С детьми пока не вернулись те доверительные отношения, которые сложились в самом начале, но уже и стена, о которую он бился в первое время своего отцовства, как будто становилась все тоньше и прозрачнее. И даже появилась несмелая надежда, что долбанная стадия отрицания совсем скоро сменится принятием.
Он старался. Из кожи вон лез, чтобы им было хорошо с ним, всем четверым. Чтобы им не хотелось оставаться без него.
В первый день ездили в парк кататься на катамаранах по озеру. Дети не успокоились, пока не перекатались на всех качелях и не облазили весь веревочный лабиринт.
— Как хорошо, что теперь ты можешь с ними лазать! — не скрывала радости Настя. — А то я за все четыре года ни разу не гуляла с ними как девочка, в платье и с сумочкой.

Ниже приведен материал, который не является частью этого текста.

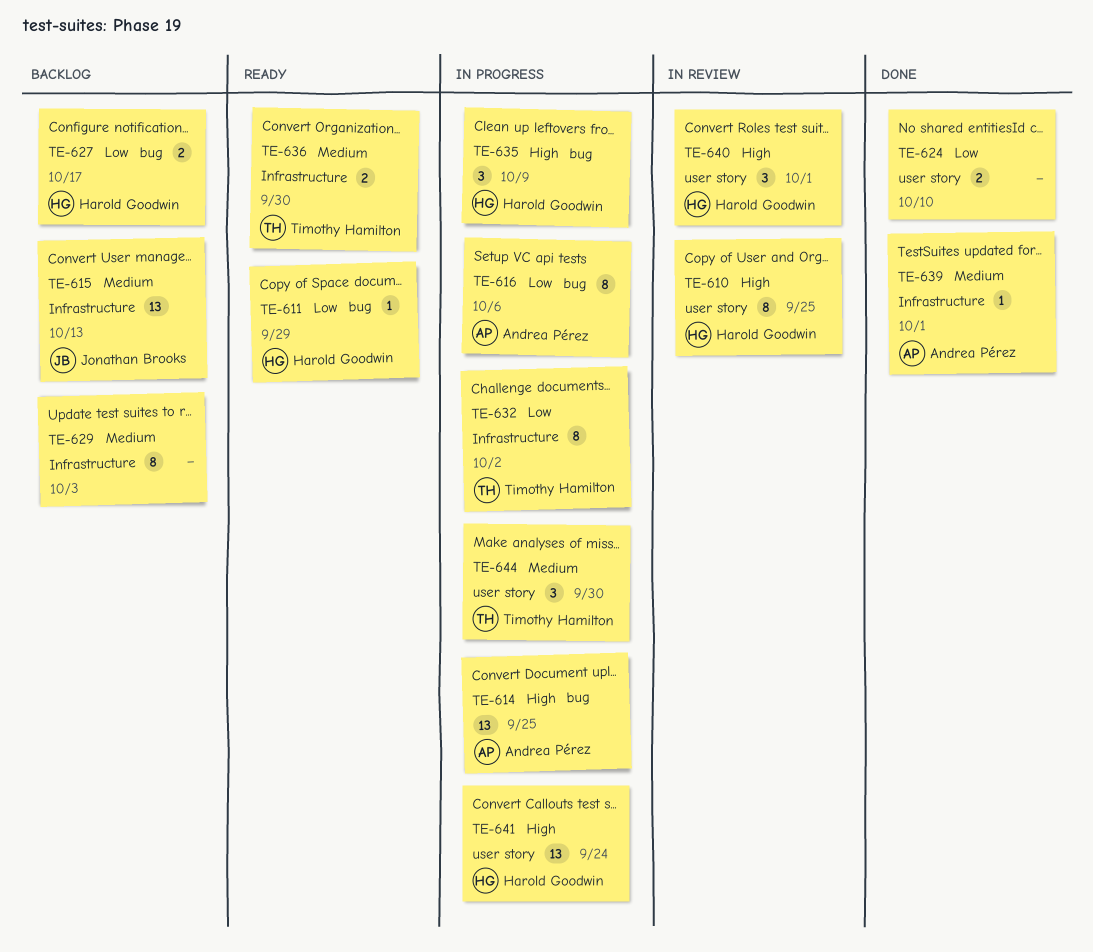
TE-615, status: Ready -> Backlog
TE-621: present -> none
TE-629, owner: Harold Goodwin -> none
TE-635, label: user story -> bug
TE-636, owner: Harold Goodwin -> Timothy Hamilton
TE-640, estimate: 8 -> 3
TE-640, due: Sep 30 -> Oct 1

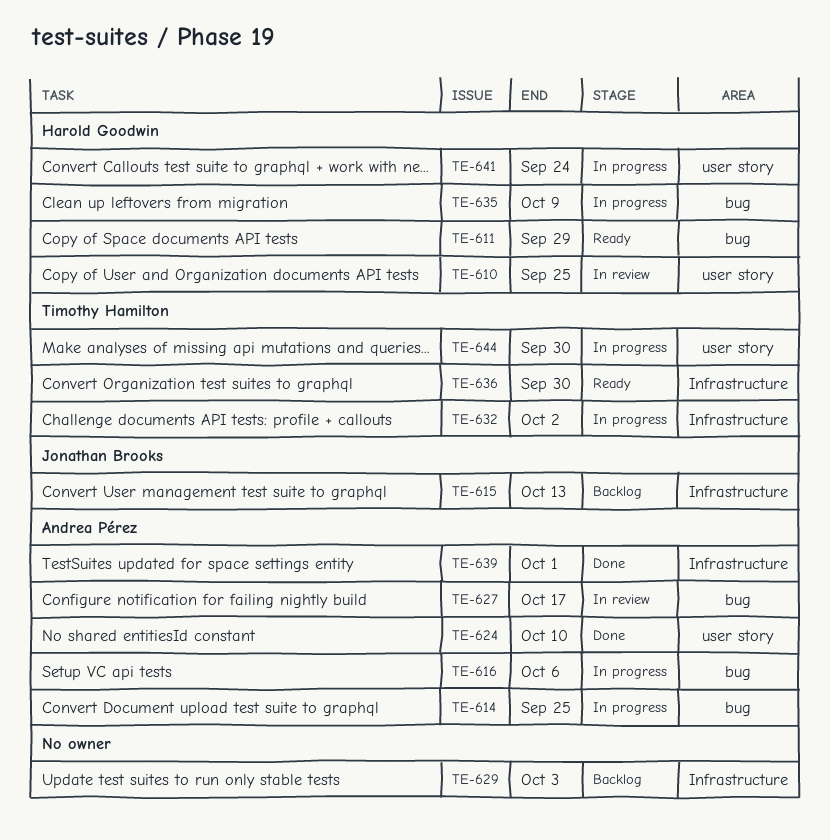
TE-624, owner: none -> Andrea Pérez
TE-627, status: Backlog -> In review
TE-627, owner: Harold Goodwin -> Andrea Pérez
TE-640: present -> none

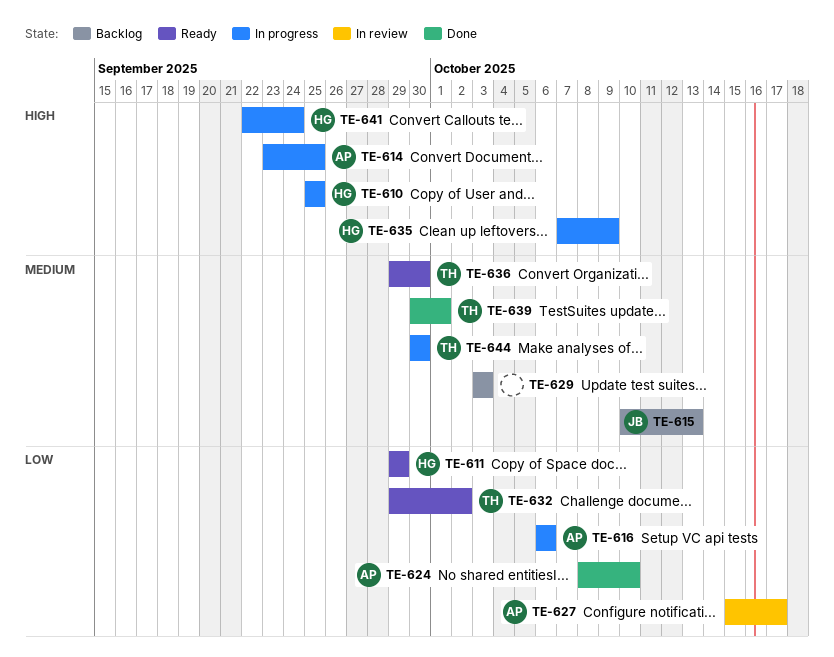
TE-610, status: In review -> In progress
TE-632, status: In progress -> Ready
TE-639, owner: Andrea Pérez -> Timothy Hamilton

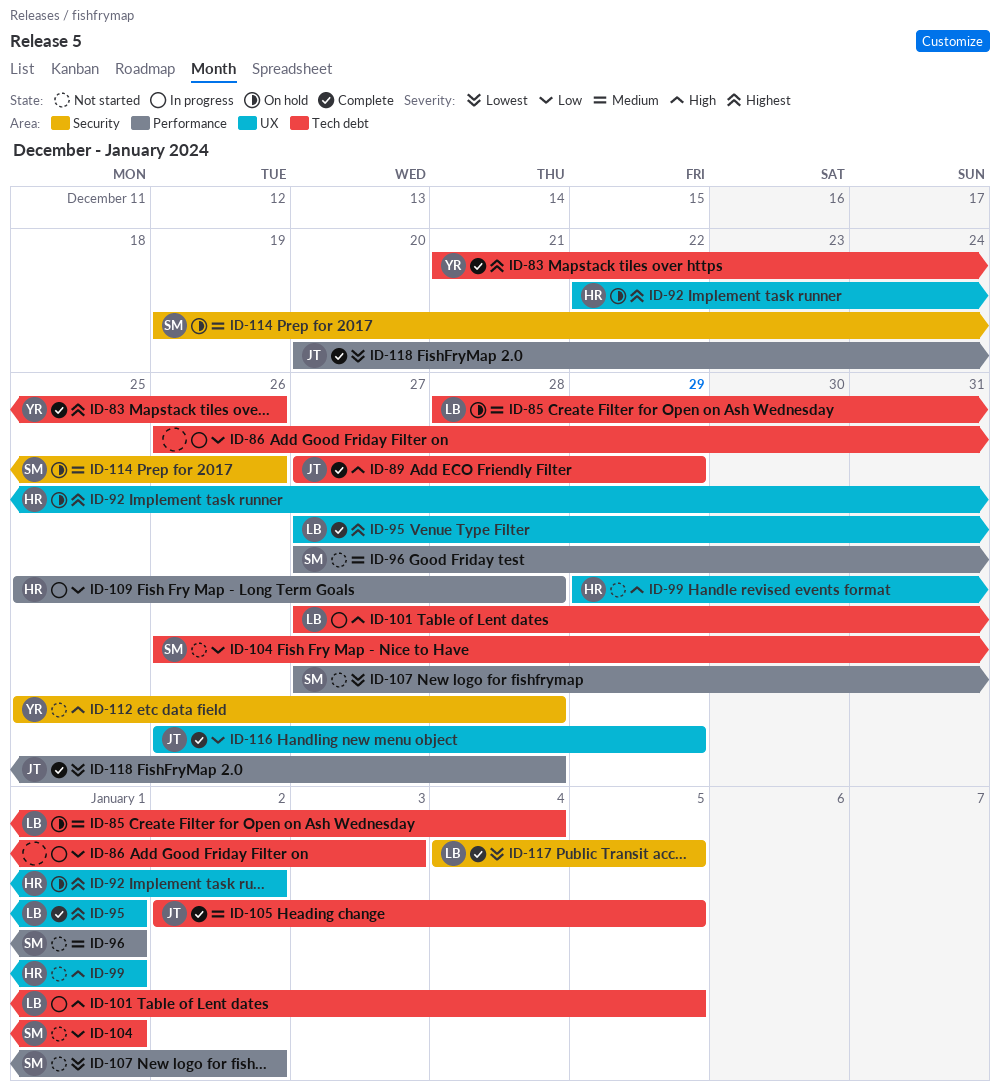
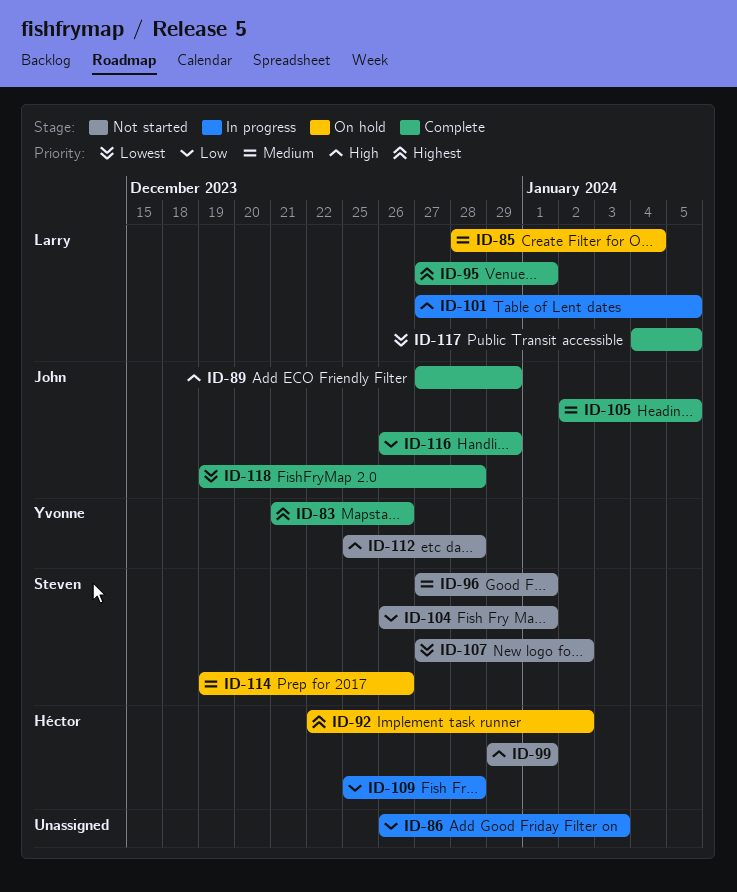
ID-118, start: Dec 20 -> Dec 19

Вечно в штанах и с рюкзаком, чтобы руки были свободные.
— Чувствуй себя девочкой, — разрешал ей Тагаев, утирая потный лоб и отряхивая джинсы. Почему они теперь все время оказывались то в песке, то в траве, для него оставалось загадкой.
Они покатались на катамаране, пообедали, сходили в кино. Потом Настя и дети учили Тагаева кататься на роликах. Потом поехали в супермаркет за покупками. Домой он вернулся совершенно убитый, хватило сил только доползти до душа и упасть в гостиной на диване.
— Я полежу пять минут, — пробормотал он, утыкаясь в диванную подушку, — а потом тебе помогу.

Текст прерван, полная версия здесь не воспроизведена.